*** Begin section ***

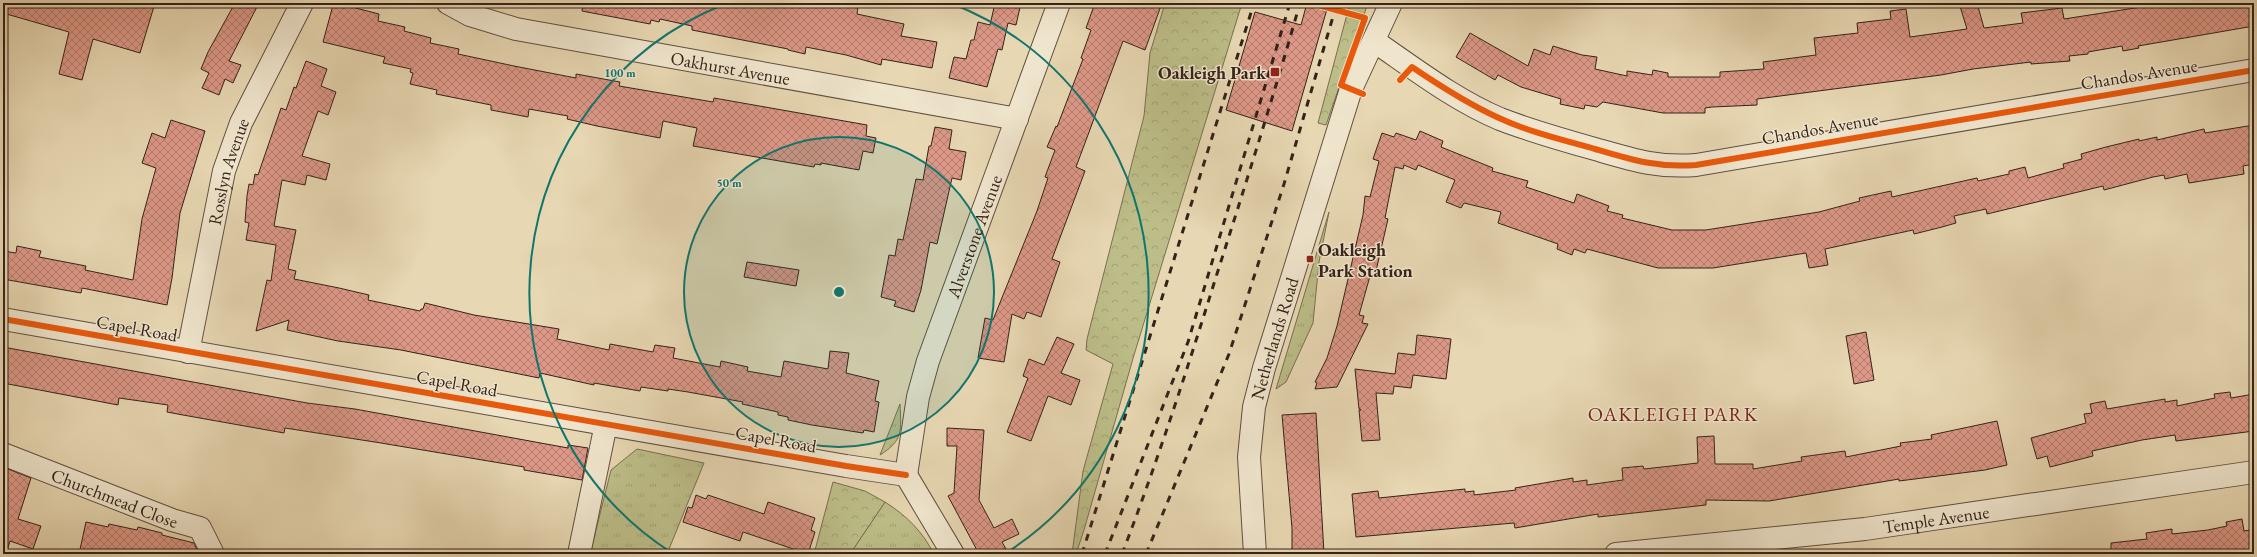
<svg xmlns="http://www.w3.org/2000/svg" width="2257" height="557" font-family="'EB Garamond',serif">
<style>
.grass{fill:url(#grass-tufts);stroke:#787050}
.forest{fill:url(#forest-crowns);stroke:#787050}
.building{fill:url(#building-cross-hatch);stroke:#342219}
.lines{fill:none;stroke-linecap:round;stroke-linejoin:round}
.minor-casing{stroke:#614f3f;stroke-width:24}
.minor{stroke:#efe5cd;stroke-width:22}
.rail{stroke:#342219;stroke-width:3;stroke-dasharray:7 7;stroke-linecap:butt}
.cycleway-casing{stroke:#efe5cd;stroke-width:8}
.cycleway{stroke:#e8590c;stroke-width:6}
.ring{fill:none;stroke:#0f766e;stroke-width:2}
.poi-dot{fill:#8f2418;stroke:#efe5cd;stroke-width:1.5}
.labels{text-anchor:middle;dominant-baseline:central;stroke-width:3;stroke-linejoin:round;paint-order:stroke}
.street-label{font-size:18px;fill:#342219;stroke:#efe5cd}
.poi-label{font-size:18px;font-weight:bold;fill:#342219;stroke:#efe5cd;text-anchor:end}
.quarter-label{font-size:20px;letter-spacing:1px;fill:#7a1f14;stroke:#efe5cd}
.centre{fill:#0f766e;stroke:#efe5cd;stroke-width:2}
.ring-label{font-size:12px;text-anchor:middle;font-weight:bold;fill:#0f766e;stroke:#efe5cd;stroke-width:3;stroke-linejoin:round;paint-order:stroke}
</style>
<defs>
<pattern id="grass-tufts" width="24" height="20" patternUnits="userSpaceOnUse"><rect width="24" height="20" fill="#bcbd88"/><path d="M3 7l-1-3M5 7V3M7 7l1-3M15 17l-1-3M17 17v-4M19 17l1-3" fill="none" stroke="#a2a275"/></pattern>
<pattern id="forest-crowns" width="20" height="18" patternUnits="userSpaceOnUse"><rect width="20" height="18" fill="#bcbd88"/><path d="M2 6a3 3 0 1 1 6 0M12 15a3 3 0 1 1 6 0" fill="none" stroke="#a2a275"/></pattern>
<pattern id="building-cross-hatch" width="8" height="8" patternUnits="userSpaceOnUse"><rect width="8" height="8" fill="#dd9887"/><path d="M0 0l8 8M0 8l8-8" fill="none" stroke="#b47c6e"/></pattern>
</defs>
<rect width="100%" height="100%" fill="#e7d7b2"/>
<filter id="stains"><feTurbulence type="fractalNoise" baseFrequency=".005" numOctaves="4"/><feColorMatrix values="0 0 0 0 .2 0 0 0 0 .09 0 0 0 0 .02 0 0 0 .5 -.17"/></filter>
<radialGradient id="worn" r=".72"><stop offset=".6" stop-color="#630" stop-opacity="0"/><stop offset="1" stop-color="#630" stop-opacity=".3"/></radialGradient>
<!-- grass -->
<path class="grass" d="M1329,212L1319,262L1313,323L1286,382L1276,389Z
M900,404C901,430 904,440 880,455Z
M637,449L704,463L667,554H590L611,470Z
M885,502C907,516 922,531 934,554H878L869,551L867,554H850Z"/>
<!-- forest -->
<path class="forest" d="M1165,3H1242L1134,355L1084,530L1076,554H1072L1083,471L1113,364L1086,350L1087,339L1144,116L1150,53Z
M1350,3H1368L1326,125L1318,123Z
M833,482L865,491L885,502L850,554H814Z"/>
<!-- building -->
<path class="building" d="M3,3H155L140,53L93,39L82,80L59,74L69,32L3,13Z
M235,3H259L229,61L241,65L233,83L225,79L219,95L202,88L209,73L201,69L208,52Z
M583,3H767L780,6L781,3H837L858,6L857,14L904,24L901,36L937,42L932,68L882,59L881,65L846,55L806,47L805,54L788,50V49L692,30V26L660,19L659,22L651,20L650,24L582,11Z
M995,3H1021L1016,25L1008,23L1002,50L998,49L987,87L949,78L954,57L966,59L971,40H974L978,22L990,25Z
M1095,3H1162L1145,50L1123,41L1076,167L1085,171L1052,259L1060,262L1041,317L1027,312L1024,319L1012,314L1004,362L978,358L985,318L993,320L1037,211L1048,178L1045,177L1055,150L1047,147L1056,126L1057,127L1083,59L1081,58L1091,30L1086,28Z
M1307,3L1327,9L1292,131L1226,110L1255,12L1301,25Z
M1959,3H1977L1984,28L2023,23L2021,13L2062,8L2064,19L2167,3H2254V26L2138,46L2139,48L2123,51L2122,46L2088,52V54L2069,56L2070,61L2031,64V62L1973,69L1941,75L1757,99V105L1712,107L1705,108V113H1663L1603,102L1597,107L1585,105L1584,109L1560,104L1561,99L1521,87L1498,75L1495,80L1456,57L1470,33L1528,66L1534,49L1550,55L1553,46L1582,55L1597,57L1595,69L1627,76V71L1652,75L1653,70L1668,73V77H1720V72L1764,69L1763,62L1816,55L1814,38L1858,33L1857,23L1891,19L1890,11L1906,9L1910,37L1967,29Z
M333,5L344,8V5L379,14L378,21L405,27L404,31L431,38L430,43L459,49L458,54L514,66L576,78V74L620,82L619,86L713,102L714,98L867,125L866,136L876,138L873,153L863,151L859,170L821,163V165L815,164L814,167L693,146L697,128L663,121L660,138L597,126L567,119L568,116L529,109L528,117L491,110V105L436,94L437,90L410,84L413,73L410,72L411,69L383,63L385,57L323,42Z
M306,61L327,69L321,86L336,92L328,115L318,111L302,156L330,164L326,180L307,175L305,185L282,180L274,226L296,230L288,269L296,271L294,279L339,288L369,295L368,300L420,311L421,309H423L425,303L474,315L559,329L557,339L609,350L610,344L653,352L655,345L675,348L673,358L720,367L721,361L748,367L747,371L781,377L784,361L828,369L830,351L849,353L846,373L879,381L875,401L879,402L874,432L864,430L863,433L812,425L788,420V417L778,415V412L742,404L743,402L688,392L668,389V391L641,387L640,391L594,383V385L540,373L539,378L401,350L338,341L287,330L289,320L256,331L267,280L271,281L276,245L246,240L249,223L245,222L247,196L249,184L253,185L255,174L258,175L281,108L286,110L294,87L296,88Z
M171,120L205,131L180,213L172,278L167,305L82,288L81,293L3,279V251L16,253L17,246L41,251L39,257L86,266L85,270L133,280L142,219L156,168L142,163L152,133L165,138Z
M2254,125V164L2243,166L2244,174L2189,183L2187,174L2165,179L2164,175L2153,177L2104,190L2103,186L1987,214L1986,209L1954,216L1956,223L1942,227L1914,234L1913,230L1825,249L1828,265L1809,268L1806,253L1713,268H1658L1587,249L1585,253L1574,249L1572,255L1557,249L1558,244L1498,223L1501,212L1464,203L1461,208L1446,202L1455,180L1418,165L1416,170L1404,165L1403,169L1395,167L1385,218L1388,219L1376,271L1372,269L1359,315L1364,316L1362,323L1368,324L1337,387L1315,389L1317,383L1315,382L1327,358L1337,326L1363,215L1365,196L1370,197L1379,161L1373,159L1382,133L1394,137L1396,133L1416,140L1420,131L1443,141L1441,147L1493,168L1492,171L1528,181L1526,187L1574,203L1577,194L1609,206L1607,211L1623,215L1622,218L1672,230H1706L1819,212L1860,201L1859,198L1891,191L1892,197L1977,178L1978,181L2009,174V171L2025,167L2028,178L2064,168L2063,164L2082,159L2081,154L2106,147L2139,139V141L2157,137V140L2204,129L2205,133Z
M935,127L952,130L949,149L966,152L961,180L952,178L937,244L930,242L921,290L914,312L894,306L896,301L881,297L889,255L895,256L898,239L903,240L916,179L923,180L929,146H931Z
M747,262L799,270L796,286L744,277Z
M1866,332L1874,380L1854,384L1846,336Z
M1417,335L1451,339L1446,379L1413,375L1411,388L1394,386L1393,394L1376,393L1380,440L1362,441L1359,410H1361L1359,409L1355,369L1395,374L1398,353L1415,355Z
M1057,337L1074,344L1061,373L1080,380L1071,405L1048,396L1031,441L1007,432L1028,378L1023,376L1029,359L1044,365Z
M3,347L307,403L355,409L568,448V445L588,448L582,480L524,470V467L381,443L285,428L284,433L183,415L167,412L168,405L119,398L118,405L3,383Z
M2230,392L2231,398L2254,394V431L2176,441L2175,435L2142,440L2092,451L2093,456L2050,467L2047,456L2037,459L2031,438L2086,423L2084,414L2092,413L2090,404L2105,401L2107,409L2165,399V402L2177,400V406L2215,398L2214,394Z
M1316,413L1324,554H1292V528L1282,415Z
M1997,421L2007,465L1985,470L1899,481V479L1769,501L1706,500V505L1598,517V514L1515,528L1514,523L1356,537L1352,494L1378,491L1379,498L1465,489V492L1474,491V495L1516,490L1515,488L1573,478V482L1587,480V485L1623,480L1622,468L1643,466L1644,469L1698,463L1697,437L1714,436L1715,464H1753V469L1802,461L1801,457L1845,451L1846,457L1901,446L1900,443L1932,439L1931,435Z
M947,428L984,430L979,500L994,528L1012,519L1019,534L1002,542L1009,554H979L948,496L954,493L957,446H947Z
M3,467L31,478L18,519L41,526L33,549L10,541L6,554L3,553Z
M696,495L706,499L708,495L764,514L768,502L815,518L811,530L815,532L808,554L743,532L740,541L683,522L688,507L692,508Z
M2242,519L2244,531L2251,530L2252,535H2254V554H2111V543L2147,539L2146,533L2172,529V534L2208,530L2227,526L2226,522Z
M86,522L108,527L109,524L137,530L138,527L162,533V535L194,543L199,554H79Z"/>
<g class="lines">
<!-- minor casing -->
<g class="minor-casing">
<g id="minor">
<path id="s1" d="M448,3L470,15L516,29L1017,119"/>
<path d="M1374,41C1415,69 1455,100 1500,119C1531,131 1563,140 1595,149C1633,160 1657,168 1696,165L2254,70"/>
<path d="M3,319L846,466L906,475"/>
<path id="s2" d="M188,352L224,171L241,123L302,3"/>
<path id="s3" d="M3,454L172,520L200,528L213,554"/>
<path id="s4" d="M906,475L918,397L928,361L1059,3"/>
<path d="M906,475L953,554"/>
<path d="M579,554L606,424"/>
<path id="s5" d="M1255,554L1249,457L1254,407L1264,368L1351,89L1391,3"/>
<path id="s6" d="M1616,554L1865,529L2254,472"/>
</g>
</g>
<!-- minor -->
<use href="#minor" class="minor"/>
<!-- rail -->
<path class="rail" d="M1082,554L1254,3
M1105,554L1188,342L1290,3
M1122,554C1157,463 1187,370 1216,277C1245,186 1274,95 1300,3
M1146,554L1229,354L1284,184L1337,3"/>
<!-- cycleway casing -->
<g class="cycleway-casing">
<path id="cycleway" d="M1311,3L1365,18L1341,85L1363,94
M1400,80L1412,67C1440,86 1468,104 1499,118C1529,132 1563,140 1595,149C1632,160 1657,168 1696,165L2254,70
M3,319L846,466L906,475"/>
</g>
<!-- cycleway -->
<use href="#cycleway" class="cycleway"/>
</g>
<!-- distance rings -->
<circle cx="839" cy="292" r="155" fill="#0f766e" fill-opacity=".12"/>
<g class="ring">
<circle cx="839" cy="292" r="155"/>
<path d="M672 553A310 310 0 0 1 725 4M953 4A310 310 0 0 1 1006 553"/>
</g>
<!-- markers -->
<g class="poi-dot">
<rect x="1270" y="67" width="10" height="10" rx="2"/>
<rect x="1306" y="255" width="8" height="8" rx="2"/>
</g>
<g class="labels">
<!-- street labels -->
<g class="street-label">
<text stroke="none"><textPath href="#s1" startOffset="291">Oakhurst Avenue</textPath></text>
<text transform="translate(2139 74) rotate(-9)">Chandos Avenue</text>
<text transform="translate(1820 128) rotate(-10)">Chandos Avenue</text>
<text stroke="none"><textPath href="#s2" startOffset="185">Rosslyn Avenue</textPath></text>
<text stroke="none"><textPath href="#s4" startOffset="249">Alverstone Avenue</textPath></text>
<text transform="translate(137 328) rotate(10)">Capel Road</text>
<text stroke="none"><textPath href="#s5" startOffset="219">Netherlands Road</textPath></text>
<text transform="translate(457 383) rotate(10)">Capel Road</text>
<text transform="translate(776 439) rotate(10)">Capel Road</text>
<text stroke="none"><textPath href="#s3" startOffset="120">Churchmead Close</textPath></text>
<text stroke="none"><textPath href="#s6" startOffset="322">Temple Avenue</textPath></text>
</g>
<!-- poi labels -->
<g class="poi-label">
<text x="1266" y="72">Oakleigh Park</text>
<text x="1318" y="249" text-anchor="start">Oakleigh<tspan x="1318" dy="21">Park Station</tspan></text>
</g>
<!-- quarter labels -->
<g class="quarter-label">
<text x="1673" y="414">OAKLEIGH PARK</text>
</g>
</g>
<circle cx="839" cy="292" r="6" class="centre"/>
<g class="ring-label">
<text x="620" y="77">100 m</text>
<text x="729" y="187">50 m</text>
</g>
<!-- margin -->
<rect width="2257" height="557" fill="none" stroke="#e7d7b2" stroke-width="16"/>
<rect x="4" y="4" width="2249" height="549" fill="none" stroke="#342219" stroke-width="2"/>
<rect x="8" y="8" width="2241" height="541" fill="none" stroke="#342219"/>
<rect width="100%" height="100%" filter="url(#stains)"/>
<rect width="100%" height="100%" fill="url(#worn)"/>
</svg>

*** End section ***

● **What is needed**
Go through the lines above and count those with the string "filter". Reply with the count and nothing more.

● **Result**
2